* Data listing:

=======

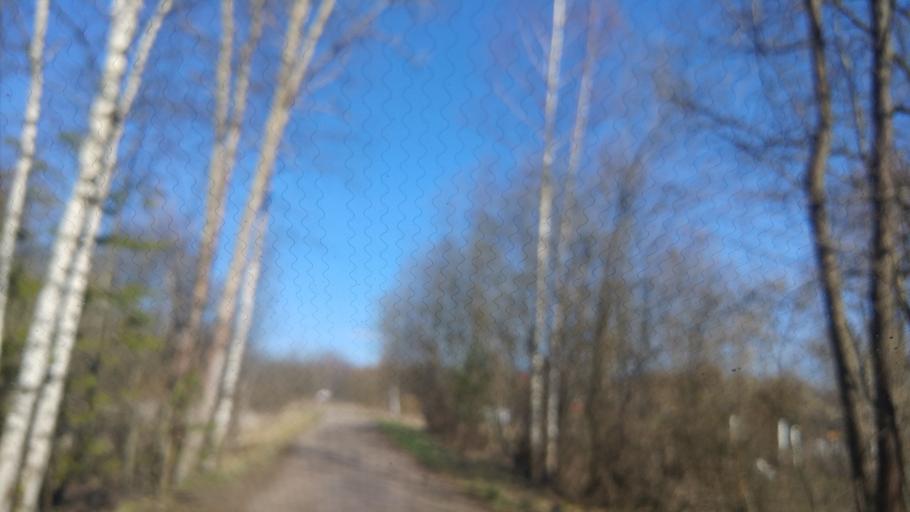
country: RU
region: Moskovskaya
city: Khot'kovo
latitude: 56.1907
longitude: 38.0292
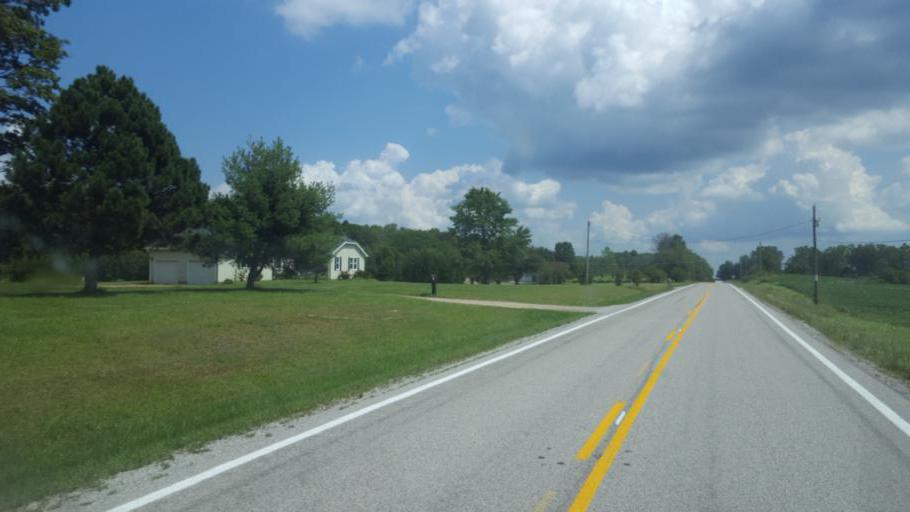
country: US
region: Ohio
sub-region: Knox County
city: Centerburg
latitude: 40.3978
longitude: -82.6725
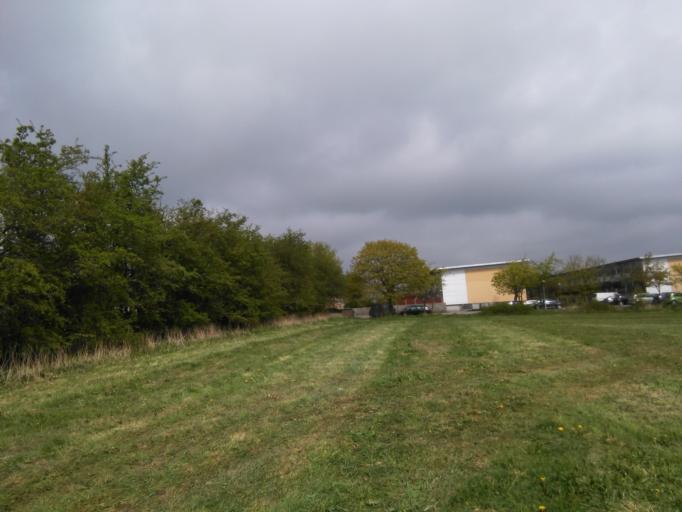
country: DK
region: Central Jutland
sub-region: Arhus Kommune
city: Beder
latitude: 56.0522
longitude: 10.2109
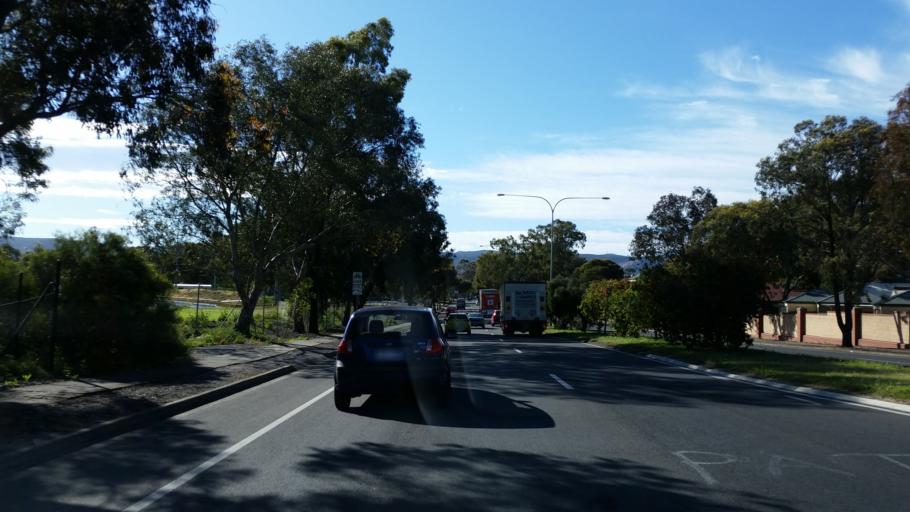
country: AU
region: South Australia
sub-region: Norwood Payneham St Peters
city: Marden
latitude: -34.8909
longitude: 138.6317
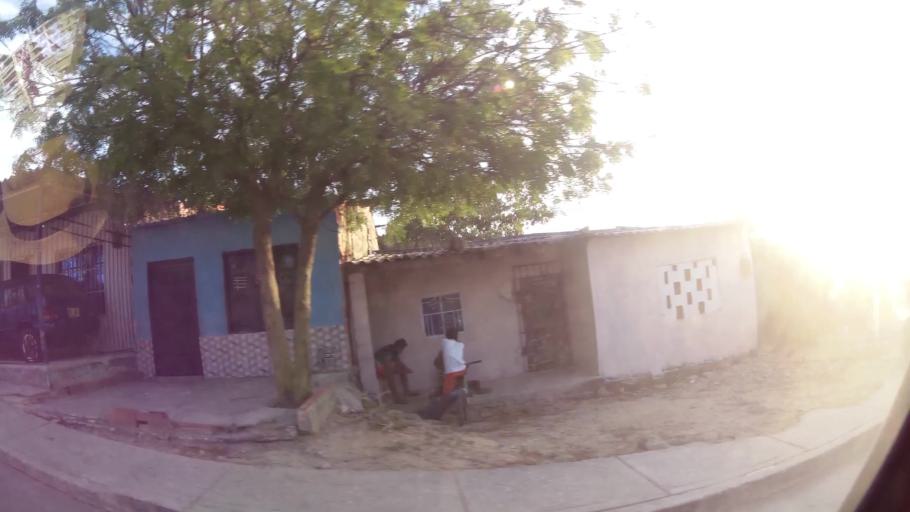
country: CO
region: Atlantico
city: Barranquilla
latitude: 10.9597
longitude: -74.8247
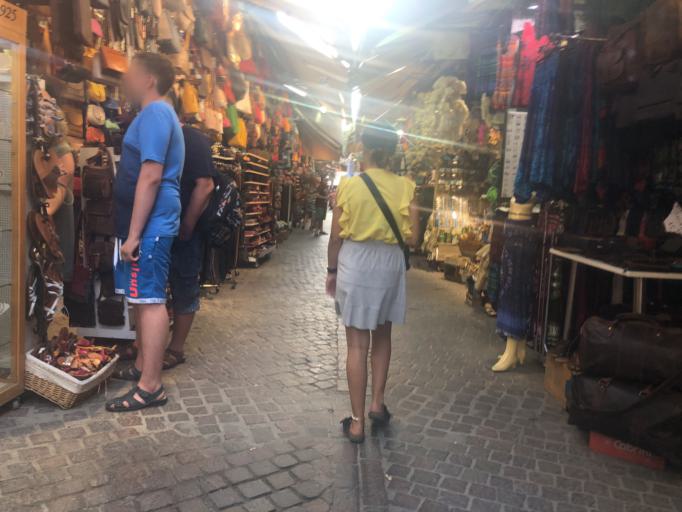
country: GR
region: Crete
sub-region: Nomos Chanias
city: Chania
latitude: 35.5147
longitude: 24.0185
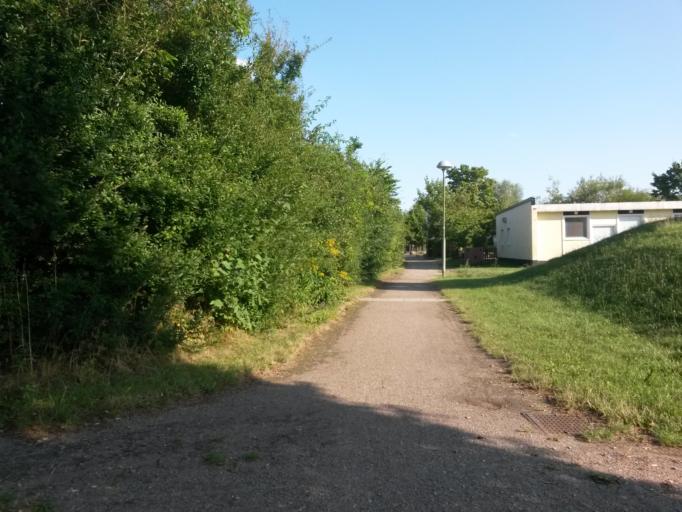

=======

* Requirement:
Copy out the lines of the data from the one containing "sub-region: Arhus Kommune" through the end of the data, word for word, leaving out the pictures.

* Problem solution:
sub-region: Arhus Kommune
city: Beder
latitude: 56.0522
longitude: 10.2109
country: AU
region: South Australia
sub-region: Norwood Payneham St Peters
city: Marden
latitude: -34.8909
longitude: 138.6317
country: CO
region: Atlantico
city: Barranquilla
latitude: 10.9597
longitude: -74.8247
country: GR
region: Crete
sub-region: Nomos Chanias
city: Chania
latitude: 35.5147
longitude: 24.0185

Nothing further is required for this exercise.